* WORK TASK *
Write out every entry precisely as given, leaving the pictures out.

* SOURCE DATA *
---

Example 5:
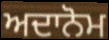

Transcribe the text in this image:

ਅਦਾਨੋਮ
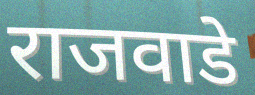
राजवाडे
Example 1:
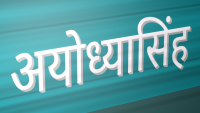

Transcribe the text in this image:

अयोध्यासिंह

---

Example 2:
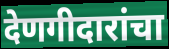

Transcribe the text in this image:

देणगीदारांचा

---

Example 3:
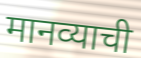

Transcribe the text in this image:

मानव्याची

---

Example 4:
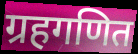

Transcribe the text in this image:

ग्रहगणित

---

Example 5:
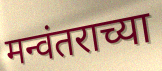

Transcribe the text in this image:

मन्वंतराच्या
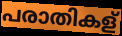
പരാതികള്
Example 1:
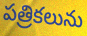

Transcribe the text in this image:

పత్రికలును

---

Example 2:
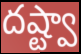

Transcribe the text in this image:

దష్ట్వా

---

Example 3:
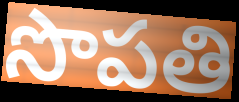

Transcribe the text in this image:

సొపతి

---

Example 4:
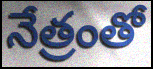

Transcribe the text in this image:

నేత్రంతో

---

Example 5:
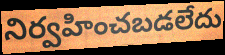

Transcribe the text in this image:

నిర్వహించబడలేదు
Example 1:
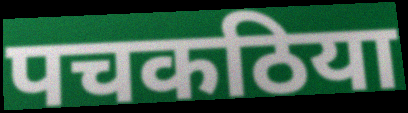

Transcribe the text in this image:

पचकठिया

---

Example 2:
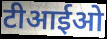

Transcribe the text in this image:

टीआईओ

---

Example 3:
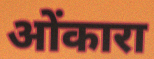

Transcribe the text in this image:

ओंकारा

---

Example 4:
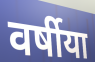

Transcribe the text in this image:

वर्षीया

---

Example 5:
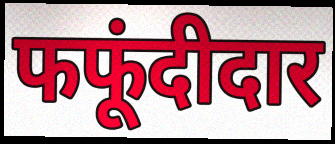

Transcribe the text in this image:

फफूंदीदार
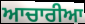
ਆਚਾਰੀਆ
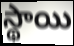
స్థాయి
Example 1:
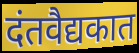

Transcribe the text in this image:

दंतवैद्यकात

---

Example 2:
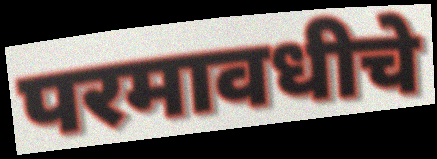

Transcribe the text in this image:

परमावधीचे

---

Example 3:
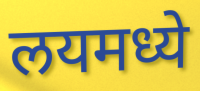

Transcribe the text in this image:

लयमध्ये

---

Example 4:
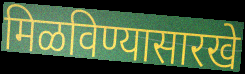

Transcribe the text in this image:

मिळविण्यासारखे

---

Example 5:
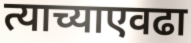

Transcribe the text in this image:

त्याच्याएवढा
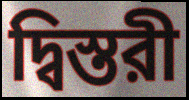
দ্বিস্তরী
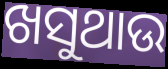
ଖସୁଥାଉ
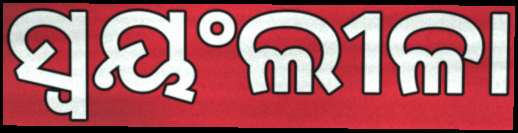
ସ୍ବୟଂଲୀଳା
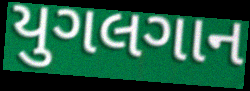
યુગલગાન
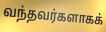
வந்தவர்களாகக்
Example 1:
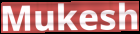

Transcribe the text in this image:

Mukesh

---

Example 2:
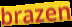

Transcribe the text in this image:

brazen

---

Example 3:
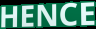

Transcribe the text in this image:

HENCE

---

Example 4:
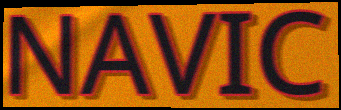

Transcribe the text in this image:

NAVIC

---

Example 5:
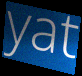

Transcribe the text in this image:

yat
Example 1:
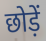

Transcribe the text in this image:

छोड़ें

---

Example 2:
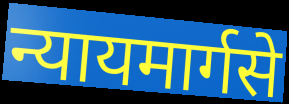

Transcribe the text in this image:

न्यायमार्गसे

* ANSWER TO THE PROBLEM *
---

Example 5:

Transcribe the text in this image:

ਅਦਾਨੋਮ
राजवाडे
Example 1:

Transcribe the text in this image:

अयोध्यासिंह

---

Example 2:

Transcribe the text in this image:

देणगीदारांचा

---

Example 3:

Transcribe the text in this image:

मानव्याची

---

Example 4:

Transcribe the text in this image:

ग्रहगणित

---

Example 5:

Transcribe the text in this image:

मन्वंतराच्या
പരാതികള്
Example 1:

Transcribe the text in this image:

పత్రికలును

---

Example 2:

Transcribe the text in this image:

దష్ట్వా

---

Example 3:

Transcribe the text in this image:

సొపతి

---

Example 4:

Transcribe the text in this image:

నేత్రంతో

---

Example 5:

Transcribe the text in this image:

నిర్వహించబడలేదు
Example 1:

Transcribe the text in this image:

पचकठिया

---

Example 2:

Transcribe the text in this image:

टीआईओ

---

Example 3:

Transcribe the text in this image:

ओंकारा

---

Example 4:

Transcribe the text in this image:

वर्षीया

---

Example 5:

Transcribe the text in this image:

फफूंदीदार
ਆਚਾਰੀਆ
స్థాయి
Example 1:

Transcribe the text in this image:

दंतवैद्यकात

---

Example 2:

Transcribe the text in this image:

परमावधीचे

---

Example 3:

Transcribe the text in this image:

लयमध्ये

---

Example 4:

Transcribe the text in this image:

मिळविण्यासारखे

---

Example 5:

Transcribe the text in this image:

त्याच्याएवढा
দ্বিস্তরী
ଖସୁଥାଉ
ସ୍ବୟଂଲୀଳା
યુગલગાન
வந்தவர்களாகக்
Example 1:

Transcribe the text in this image:

Mukesh

---

Example 2:

Transcribe the text in this image:

brazen

---

Example 3:

Transcribe the text in this image:

HENCE

---

Example 4:

Transcribe the text in this image:

NAVIC

---

Example 5:

Transcribe the text in this image:

yat
Example 1:

Transcribe the text in this image:

छोड़ें

---

Example 2:

Transcribe the text in this image:

न्यायमार्गसे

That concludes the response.